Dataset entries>
....

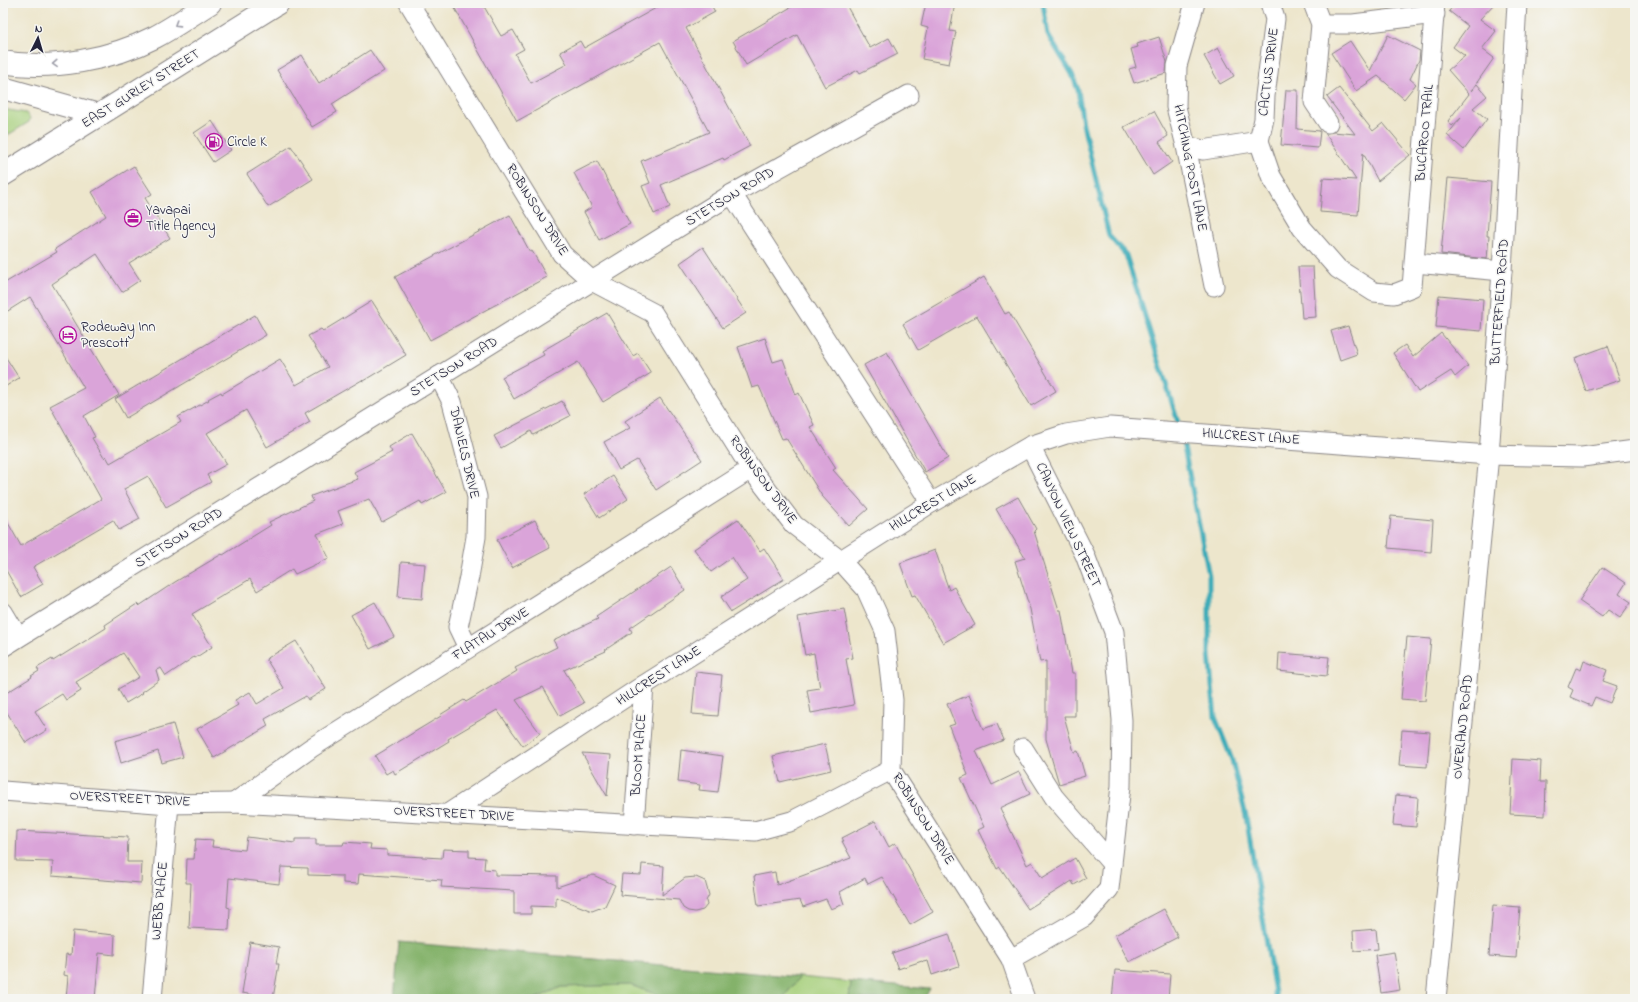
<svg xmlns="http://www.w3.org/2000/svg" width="1638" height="1002" font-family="'Indie Flower',sans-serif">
	<rect width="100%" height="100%" fill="#f6f6f2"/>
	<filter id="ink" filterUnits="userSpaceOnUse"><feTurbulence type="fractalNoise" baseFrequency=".025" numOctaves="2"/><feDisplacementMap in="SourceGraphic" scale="8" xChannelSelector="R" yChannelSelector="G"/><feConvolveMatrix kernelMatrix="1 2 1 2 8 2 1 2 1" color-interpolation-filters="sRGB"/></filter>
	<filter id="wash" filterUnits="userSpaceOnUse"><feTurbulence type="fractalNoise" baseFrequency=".012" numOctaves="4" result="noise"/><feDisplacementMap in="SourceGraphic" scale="16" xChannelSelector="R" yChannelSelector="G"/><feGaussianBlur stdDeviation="0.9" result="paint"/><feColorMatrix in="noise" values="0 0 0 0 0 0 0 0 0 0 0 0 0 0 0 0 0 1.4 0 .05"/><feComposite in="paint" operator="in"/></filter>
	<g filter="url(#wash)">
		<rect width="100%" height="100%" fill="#ede6cc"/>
		<!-- green -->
		<g fill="#a6cf7a" stroke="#64785a">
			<polygon points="3,109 26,113 30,118 29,122 3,138"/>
			<polygon points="800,977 851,982 849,999 782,999"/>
			<polygon points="630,985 670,999 535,999 561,987"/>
		</g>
		<!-- forest -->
		<g fill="#84b26a" stroke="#536a52">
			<polygon points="399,942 800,977 782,999 670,999 630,985 561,987 535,999 394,999"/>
			<polygon points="851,982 930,989 924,999 849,999"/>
		</g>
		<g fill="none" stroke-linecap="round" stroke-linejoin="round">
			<!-- stream -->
			<g stroke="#3babb8" stroke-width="5">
				<polyline points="1043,3 1048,35 1072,74 1078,90 1083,124 1109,236 1126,255 1180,429"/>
				<polyline points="1182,437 1209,576 1209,654 1215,717 1232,760 1246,816 1276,999"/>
			</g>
		</g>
		<g id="blocks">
			<!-- building -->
			<g fill="#daa4d9">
				<polygon points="452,3 482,3 501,36 513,30 524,49 515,54 531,83 567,64 560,52 580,41 584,48 665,3 710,3 715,12 686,28 750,146 724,160 723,158 661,185 670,207 654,214 642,186 650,183 641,161 709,132 660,42 517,121"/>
				<polygon points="798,3 845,3 870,48 889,38 898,54 860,73 858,70 825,87 797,35 746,65 733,41"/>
				<polygon points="926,3 955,3 950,31 956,32 949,64 922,59 928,28 921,26"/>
				<polygon points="1456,3 1495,3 1480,19 1496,31 1482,49 1494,58 1471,91 1477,84 1487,96 1473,108 1487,119 1464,150 1447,135 1461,118 1452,126 1448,121 1469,94 1448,70 1465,56 1453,47 1468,26 1449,11"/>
				<polygon points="1388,35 1420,51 1419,60 1410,79 1416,84 1404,99 1378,76 1356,91 1331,53 1350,41 1370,71"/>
				<polygon points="1159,37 1167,62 1166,73 1134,83 1129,69 1136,67 1131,49 1138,47 1137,44"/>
				<polygon points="1218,48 1234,76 1220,84 1204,56"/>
				<polygon points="370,50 384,71 332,104 337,112 312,127 277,70 302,55 319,83"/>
				<polygon points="1339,88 1373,131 1383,123 1410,155 1378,181 1363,153 1358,215 1320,212 1323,178 1356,180 1325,133 1333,132 1355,134 1327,97"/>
				<polygon points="1286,90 1298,90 1297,129 1320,131 1318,148 1281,145"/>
				<polygon points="1154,111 1168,136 1159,142 1172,162 1153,175 1124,127"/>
				<polygon points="212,121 231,150 213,162 194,133"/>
				<polygon points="291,146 313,179 268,207 247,174"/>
				<polygon points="597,161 630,224 599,240 584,212 592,207 574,173"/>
				<polygon points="134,166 152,194 145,198 170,238 129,263 140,280 122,292 97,254 52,284 119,395 84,416 95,437 92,438 104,458 106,456 110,463 181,422 178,417 209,400 208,399 221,392 222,394 280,359 296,385 328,367 308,336 321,329 323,331 372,301 406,355 363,381 362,380 305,413 310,422 267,447 246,410 207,433 227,464 207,475 211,482 166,507 148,476 124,489 140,519 119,530 113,520 33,567 43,584 21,597 3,565 3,514 21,546 101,499 50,406 84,388 30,297 3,314 3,284 57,252 55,249 106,216 92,192"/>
				<polygon points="1448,178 1491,182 1487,236 1489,236 1487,259 1441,254"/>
				<polygon points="510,215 530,252 532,251 547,277 430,340 395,277"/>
				<polygon points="703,247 746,313 723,328 680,263"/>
				<polygon points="1298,267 1313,267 1316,317 1302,318"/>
				<polygon points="984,277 1005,314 1009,312 1056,391 1031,406 977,316 918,350 903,324"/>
				<polygon points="1439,295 1483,299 1481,331 1436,327"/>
				<polygon points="607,313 633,356 638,353 651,373 603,402 578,362 514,399 502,377 544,355 542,351"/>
				<polygon points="255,315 266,335 126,418 115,399"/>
				<polygon points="1348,326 1357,354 1340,360 1331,331"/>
				<polygon points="1441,333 1468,366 1455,377 1451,371 1418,392 1393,353 1405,345 1413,357"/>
				<polygon points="765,338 773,362 783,359 796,395 799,393 814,425 810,427 836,468 833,470 868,509 849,526 822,496 786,438 782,439 759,386 752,388 738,347"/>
				<polygon points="1608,346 1620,380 1586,391 1575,358"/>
				<polygon points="887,352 948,458 925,472 864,365"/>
				<polygon points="3,353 19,378 3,388"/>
				<polygon points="660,398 702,460 656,490 637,460 619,470 604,442 630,428 625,421"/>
				<polygon points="562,401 570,416 533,435 531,431 501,448 494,436"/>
				<polygon points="412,433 446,492 422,505 420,501 382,522 369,499 338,511 343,524 317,534 329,558 295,574 292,569 257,591 250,579 192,614 212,647 195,658 194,657 166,676 161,668 156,670 159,680 142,692 143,693 126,703 118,689 139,677 123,653 76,682 81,691 66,700 62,694 35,711 47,730 26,743 3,706 3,695 32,677 31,676 39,671 37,668 52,659 53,661 106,628 105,625 137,604 139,606 175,582 222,554 223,555 271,525 269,522 313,501 311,496 358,479 354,472 392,452 389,447"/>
				<polygon points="613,476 628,499 599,518 584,494"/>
				<polygon points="1018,497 1036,529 1034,531 1059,610 1061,610 1072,673 1075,673 1075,716 1064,716 1074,752 1078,751 1085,776 1059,784 1046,739 1046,661 1040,662 1030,609 1015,561 1025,558 996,509"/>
				<polygon points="1391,516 1433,520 1431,552 1388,548"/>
				<polygon points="738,519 760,551 764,548 784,579 731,612 721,597 747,580 732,557 711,572 694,549"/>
				<polygon points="535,520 550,548 512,568 497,540"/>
				<polygon points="935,550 949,590 954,587 975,625 943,643 915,595 912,596 900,563"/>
				<polygon points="401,562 425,564 422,599 398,597"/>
				<polygon points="671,567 685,590 630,628 632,632 605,650 606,651 564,670 584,703 560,716 543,687 516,700 540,733 523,746 497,710 448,739 449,741 395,774 393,770 386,774 375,756 441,716 440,715 464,700 466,702 517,671 515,668 557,647 553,640 598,619 596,617"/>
				<polygon points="1602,567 1626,583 1619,594 1631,602 1620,618 1608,610 1602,617 1579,601"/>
				<polygon points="375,602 394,637 370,649 351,615"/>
				<polygon points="844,609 853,658 846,659 854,705 811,713 807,690 820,688 814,653 805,655 798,617"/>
				<polygon points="1407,637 1431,639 1425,701 1401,699"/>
				<polygon points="296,641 326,689 308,700 306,696 265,719 268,726 214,758 197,729 238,705 235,700 250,692 257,704 284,688 266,659"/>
				<polygon points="1279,653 1329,657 1327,676 1278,671"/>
				<polygon points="1584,661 1607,670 1603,681 1617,686 1610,703 1595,697 1591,706 1570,697 1573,690 1568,687 1576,668 1581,670"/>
				<polygon points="696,672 722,675 718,716 692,714"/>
				<polygon points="969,695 983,729 997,724 1004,740 976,751 992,785 1019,772 1030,794 1000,808 1027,865 1032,862 1042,878 1075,858 1086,878 1074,885 1072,881 1028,909 1000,867 997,869 978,830 984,827 961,778 968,775 949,726 955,724 947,704"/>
				<polygon points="173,724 183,757 162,763 158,751 121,763 115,741"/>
				<polygon points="1402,730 1430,732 1427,767 1399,765"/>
				<polygon points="825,744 831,770 780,782 773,756"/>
				<polygon points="681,750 723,756 718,792 699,790 700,785 678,782"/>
				<polygon points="582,753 611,755 607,796"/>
				<polygon points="1513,759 1541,761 1540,782 1546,782 1545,816 1510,814"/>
				<polygon points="1396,795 1418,797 1416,827 1393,825"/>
				<polygon points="875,821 889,847 895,843 933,912 910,925 882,877 868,884 865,878 840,892 844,904 831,909 826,899 803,907 800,900 758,906 754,876 775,872 777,885 851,858 842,841 844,841 842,838"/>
				<polygon points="17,831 128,837 127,862 142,862 141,883 52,876 53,862 16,861"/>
				<polygon points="247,837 295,843 295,839 316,839 316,845 343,845 344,842 371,844 370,849 387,850 387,855 442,858 443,849 469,850 469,857 485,858 484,869 495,870 495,875 557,876 557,887 593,875 615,885 605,906 592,911 556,897 556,907 531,906 531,914 514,914 514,891 441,887 442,880 359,874 358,884 343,883 343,876 308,875 308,868 281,867 279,884 229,878 227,907 230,908 229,930 189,928 191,883 186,883 187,859 194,859 196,839 213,840 212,847 245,850"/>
				<polygon points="642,864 664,866 662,895 685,878 696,877 705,881 709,895 706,901 707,905 703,910 695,912 688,911 683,908 679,900 620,895 622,874 641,875"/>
				<polygon points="1493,905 1520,907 1516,958 1489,956"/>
				<polygon points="1164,909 1178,937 1129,962 1115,935"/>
				<polygon points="1376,929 1378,949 1354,951 1353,931"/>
				<polygon points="73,931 115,935 114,955 99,953 95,999 66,999 68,976 64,975 66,954 71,955"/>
				<polygon points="949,934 959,966 932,975 928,961 923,962 922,961 898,969 892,953"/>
				<polygon points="250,942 279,947 276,964 279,964 273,998 242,993"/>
				<polygon points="1394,952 1400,990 1381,993 1375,955"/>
				<polygon points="1115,970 1170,974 1168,999 1112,999"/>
			</g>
		</g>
	</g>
	<g filter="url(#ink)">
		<use href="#blocks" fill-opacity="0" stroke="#888484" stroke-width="1"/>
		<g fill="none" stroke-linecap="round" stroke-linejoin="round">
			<!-- minor casing -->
			<g stroke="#888484" stroke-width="21">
				<g id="minor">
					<polyline points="409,3 562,254 592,281 653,313 751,469 794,525 841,561 866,589 885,631 893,700 891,770 1011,959 1025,999"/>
					<polyline points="1195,3 1177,66 1176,107 1186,146 1214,286"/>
					<polyline points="1313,3 1321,24 1314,102 1328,123"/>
					<polyline points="1321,24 1353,24 1435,14"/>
					<polyline points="1259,141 1271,176 1302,228 1338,269 1374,292 1394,294 1412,287 1435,3"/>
					<polyline points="1259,141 1264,119 1265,96 1275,19 1270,3"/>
					<polyline points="1186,146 1203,150 1259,141"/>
					<polyline points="732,194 931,503"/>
					<polyline points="1415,263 1502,271"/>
					<polyline points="439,376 452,402 477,497 476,537 469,577 458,627 468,648"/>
					<polyline points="3,612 18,637"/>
					<polyline points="3,647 732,194 909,95"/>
					<polyline points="1023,748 1054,797 1112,864"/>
					<polyline points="3,791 169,804 234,803 755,831 792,821 891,770"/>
					<polyline points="234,803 311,748 751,469"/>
					<polyline points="449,813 644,685 931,503 1030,446 1066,434 1110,427 1489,455 1582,457 1635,450"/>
					<polyline points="634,825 644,685"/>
					<polyline points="1011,959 1084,917 1109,889 1121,786 1122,720 1114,632 1085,555 1030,446"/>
					<polyline points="152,999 169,804"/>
					<polyline points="1436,999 1489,455 1502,271 1517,3"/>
				</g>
			</g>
			<!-- secondary casing -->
			<g stroke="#888484" stroke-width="24">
				<polyline id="secondary" points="3,175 99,115"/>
			</g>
			<!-- primary casing -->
			<g stroke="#888484" stroke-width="24">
				<g id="primary">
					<path d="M3,62C51,71 112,59 155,37C174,27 192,14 210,3"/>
					<polyline points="3,88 99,115 278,3"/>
				</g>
			</g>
			<!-- minor -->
			<use href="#minor" stroke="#fff" stroke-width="19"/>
			<!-- secondary -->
			<use href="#secondary" stroke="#fff" stroke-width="22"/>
			<!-- primary -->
			<use href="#primary" stroke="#fff" stroke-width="22"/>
		</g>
		<!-- one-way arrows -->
		<defs><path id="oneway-chevron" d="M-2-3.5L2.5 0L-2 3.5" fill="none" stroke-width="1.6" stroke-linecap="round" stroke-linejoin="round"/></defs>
		<g stroke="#9c9ca7">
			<use href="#oneway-chevron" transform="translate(177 24) rotate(148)"/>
			<use href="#oneway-chevron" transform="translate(55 64) rotate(177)"/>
		</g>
	</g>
	<!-- icons -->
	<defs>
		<g id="fuel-ring" transform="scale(0.9)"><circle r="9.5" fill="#f6f6f2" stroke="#b5179e" stroke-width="1.5"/><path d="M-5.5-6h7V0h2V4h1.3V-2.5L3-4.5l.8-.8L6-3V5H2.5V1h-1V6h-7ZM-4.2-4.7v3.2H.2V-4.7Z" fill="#b5179e"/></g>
		<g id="office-ring" transform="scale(0.9)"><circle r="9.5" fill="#f6f6f2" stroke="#b5179e" stroke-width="1.5"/><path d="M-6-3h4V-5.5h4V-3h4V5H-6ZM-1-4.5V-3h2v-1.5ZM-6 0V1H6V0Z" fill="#b5179e"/></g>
		<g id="hotel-ring" transform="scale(0.9)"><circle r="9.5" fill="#f6f6f2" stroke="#b5179e" stroke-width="1.5"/><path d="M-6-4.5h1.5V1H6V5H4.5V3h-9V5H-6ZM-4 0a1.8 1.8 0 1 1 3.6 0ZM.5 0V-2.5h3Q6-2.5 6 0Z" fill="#b5179e"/></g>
	</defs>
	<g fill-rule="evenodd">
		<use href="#fuel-ring" x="214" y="142"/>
		<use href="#office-ring" x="133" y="218"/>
		<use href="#hotel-ring" x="68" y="335"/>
	</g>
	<g text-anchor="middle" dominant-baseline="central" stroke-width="3" stroke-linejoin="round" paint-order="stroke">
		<!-- street labels -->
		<g font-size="14" fill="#22223b" stroke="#f6f6f2">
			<text transform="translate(1269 72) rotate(-83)">CACTUS DRIVE</text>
			<text transform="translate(141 89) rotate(-32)">EAST GURLEY STREET</text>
			<text transform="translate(1425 133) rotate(-85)">BUCAROO TRAIL</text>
			<text transform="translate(1190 168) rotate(79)">HITCHING POST LANE</text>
			<text transform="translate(730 197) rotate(-31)">STETSON ROAD</text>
			<text transform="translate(537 210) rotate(58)">ROBINSON DRIVE</text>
			<text transform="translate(1500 302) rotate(-86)">BUTTERFIELD ROAD</text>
			<text transform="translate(454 367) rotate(-32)">STETSON ROAD</text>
			<text transform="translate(1251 437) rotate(4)">HILLCREST LANE</text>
			<text transform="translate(464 453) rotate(77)">DANIELS DRIVE</text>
			<text transform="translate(763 480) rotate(54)">ROBINSON DRIVE</text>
			<text transform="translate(933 503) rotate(-31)">HILLCREST LANE</text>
			<text transform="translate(1068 525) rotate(65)">CANYON VIEW STREET</text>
			<text transform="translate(179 538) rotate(-32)">STETSON ROAD</text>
			<text transform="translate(491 634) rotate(-32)">FLATAU DRIVE</text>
			<text transform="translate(659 676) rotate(-33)">HILLCREST LANE</text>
			<text transform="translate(1463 727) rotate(-84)">OVERLAND ROAD</text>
			<text transform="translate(639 755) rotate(-86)">BLOOM PLACE</text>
			<text transform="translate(130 799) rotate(3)">OVERSTREET DRIVE</text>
			<text transform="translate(454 814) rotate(3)">OVERSTREET DRIVE</text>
			<text transform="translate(923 819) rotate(58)">ROBINSON DRIVE</text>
			<text transform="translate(160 901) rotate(-85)">WEBB PLACE</text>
		</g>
		<!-- poi labels -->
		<g font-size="14" fill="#22223b" stroke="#f6f6f2" text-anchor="start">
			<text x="227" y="142">Circle K</text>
			<text x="146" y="210">Yavapai<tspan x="146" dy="16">Title Agency</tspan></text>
			<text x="81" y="327">Rodeway Inn<tspan x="81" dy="16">Prescott</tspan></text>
		</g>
	</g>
	<!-- margin -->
	<rect width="1638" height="1002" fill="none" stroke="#f6f6f2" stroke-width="16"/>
	<!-- north arrow -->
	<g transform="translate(38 38) rotate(5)" stroke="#f6f6f2" stroke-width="3" paint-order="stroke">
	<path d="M0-3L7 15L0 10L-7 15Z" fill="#22223b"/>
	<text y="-6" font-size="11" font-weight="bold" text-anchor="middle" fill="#22223b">N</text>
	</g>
</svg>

....

Task statement>
Filter the records above for "anchor" and copy every matching line.

Reply>
	<g text-anchor="middle" dominant-baseline="central" stroke-width="3" stroke-linejoin="round" paint-order="stroke">
		<g font-size="14" fill="#22223b" stroke="#f6f6f2" text-anchor="start">
	<text y="-6" font-size="11" font-weight="bold" text-anchor="middle" fill="#22223b">N</text>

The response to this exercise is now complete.